5. LA REMISE DE L’ENVELOPPE
Guy Huot, qui travaille chez Hydro depuis 30 ans, est visiblement mal à l’aise. Lorsque son interlocuteur prononce trop fort le nom de la société d’État, l’architecte lui demande de baisser le ton.
« Rends-moi ce service-là, puis je vais bien l’apprécier », chuchote l’entrepreneur.
« Oui, pas de problème », répond l’architecte à voix basse.
« Comme ça, tout le monde est content. Cheers ! » lance M. Dansereau, avant de lui glisser discrètement l’enveloppe de 500 $ en guise d’avance de fonds.
À l’aide d’une deuxième caméra cachée, notre Bureau d’enquête capte cette remise de l’enveloppe sous la table.

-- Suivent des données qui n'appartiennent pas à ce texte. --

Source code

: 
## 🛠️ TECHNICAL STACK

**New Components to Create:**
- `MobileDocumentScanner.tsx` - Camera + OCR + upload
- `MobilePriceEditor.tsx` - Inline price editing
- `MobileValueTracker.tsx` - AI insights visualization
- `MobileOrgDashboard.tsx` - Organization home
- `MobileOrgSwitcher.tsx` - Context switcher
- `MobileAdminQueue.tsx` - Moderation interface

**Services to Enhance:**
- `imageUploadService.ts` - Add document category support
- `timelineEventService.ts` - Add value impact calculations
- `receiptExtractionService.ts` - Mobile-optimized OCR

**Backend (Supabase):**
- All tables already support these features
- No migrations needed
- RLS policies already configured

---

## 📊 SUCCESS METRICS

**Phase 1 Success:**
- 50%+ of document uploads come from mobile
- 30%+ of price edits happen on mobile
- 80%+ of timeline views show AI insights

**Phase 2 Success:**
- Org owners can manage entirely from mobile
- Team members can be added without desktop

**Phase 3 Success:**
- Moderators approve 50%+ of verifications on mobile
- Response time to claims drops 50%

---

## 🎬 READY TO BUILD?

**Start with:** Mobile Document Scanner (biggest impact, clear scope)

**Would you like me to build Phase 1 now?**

6. TROP VISIBLE DANS SA POCHE
L’architecte d’Hydro-Québec laisse sa pinte de bière de côté et prend l’enveloppe blanche. Il tente alors de la glisser dans sa poche de chemise, mais l’enveloppe est trop grosse.
7. IL CACHE L’ARGENT DANS SON MANTEAU
L’employé de la société d’État finit par insérer les 500 $ dans la poche intérieure de son manteau.

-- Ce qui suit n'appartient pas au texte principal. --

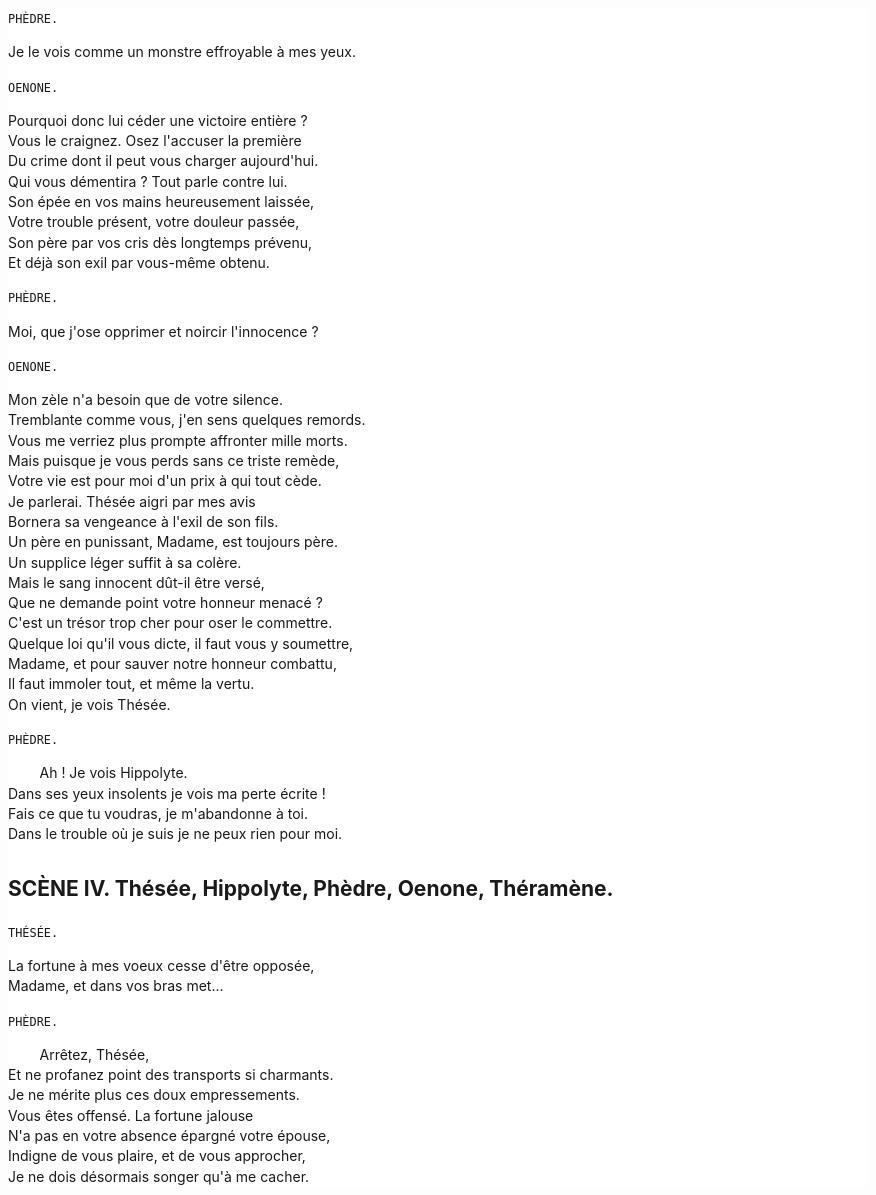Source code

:     PHÈDRE.
Je le vois comme un monstre effroyable à mes yeux.  

    OENONE.
Pourquoi donc lui céder une victoire entière ?  
Vous le craignez. Osez l'accuser la première  
Du crime dont il peut vous charger aujourd'hui.  
Qui vous démentira ? Tout parle contre lui.  
Son épée en vos mains heureusement laissée,  
Votre trouble présent, votre douleur passée,  
Son père par vos cris dès longtemps prévenu,  
Et déjà son exil par vous-même obtenu.  

    PHÈDRE.
Moi, que j'ose opprimer et noircir l'innocence ?  

    OENONE.
Mon zèle n'a besoin que de votre silence.  
Tremblante comme vous, j'en sens quelques remords.  
Vous me verriez plus prompte affronter mille morts.  
Mais puisque je vous perds sans ce triste remède,  
Votre vie est pour moi d'un prix à qui tout cède.  
Je parlerai. Thésée aigri par mes avis  
Bornera sa vengeance à l'exil de son fils.  
Un père en punissant, Madame, est toujours père.  
Un supplice léger suffit à sa colère.  
Mais le sang innocent dût-il être versé,  
Que ne demande point votre honneur menacé ?  
C'est un trésor trop cher pour oser le commettre.  
Quelque loi qu'il vous dicte, il faut vous y soumettre,  
Madame, et pour sauver notre honneur combattu,  
Il faut immoler tout, et même la vertu.  
On vient, je vois Thésée.  

    PHÈDRE.
        Ah ! Je vois Hippolyte.  
Dans ses yeux insolents je vois ma perte écrite !  
Fais ce que tu voudras, je m'abandonne à toi.  
Dans le trouble où je suis je ne peux rien pour moi.  


## SCÈNE IV. Thésée, Hippolyte, Phèdre, Oenone, Théramène.

    THÉSÉE.
La fortune à mes voeux cesse d'être opposée,  
Madame, et dans vos bras met...  

    PHÈDRE.
        Arrêtez, Thésée,  
Et ne profanez point des transports si charmants.  
Je ne mérite plus ces doux empressements.  
Vous êtes offensé. La fortune jalouse  
N'a pas en votre absence épargné votre épouse,  
Indigne de vous plaire, et de vous approcher,  
Je ne dois désormais songer qu'à me cacher.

8. LES BONS COMPTES FONT LES BONS AMIS
L’employé d’Hydro semble nerveux. « Moi, je demande rien, là », dit-il.
« C’est pas grand-chose, mais tu vas pouvoir amener ta femme souper. On a toujours eu une bonne entente, mon Guy », lui rétorque le corrupteur.
« Oui », répond Guy Huot.
Le dîner dure un peu moins d’une heure trente et les deux hommes se saluent poliment avant de sortir. Même s’il a accepté l’enveloppe, l’architecte d’Hydro laisse tout de même l’entrepreneur se charger de la facture de 87 $.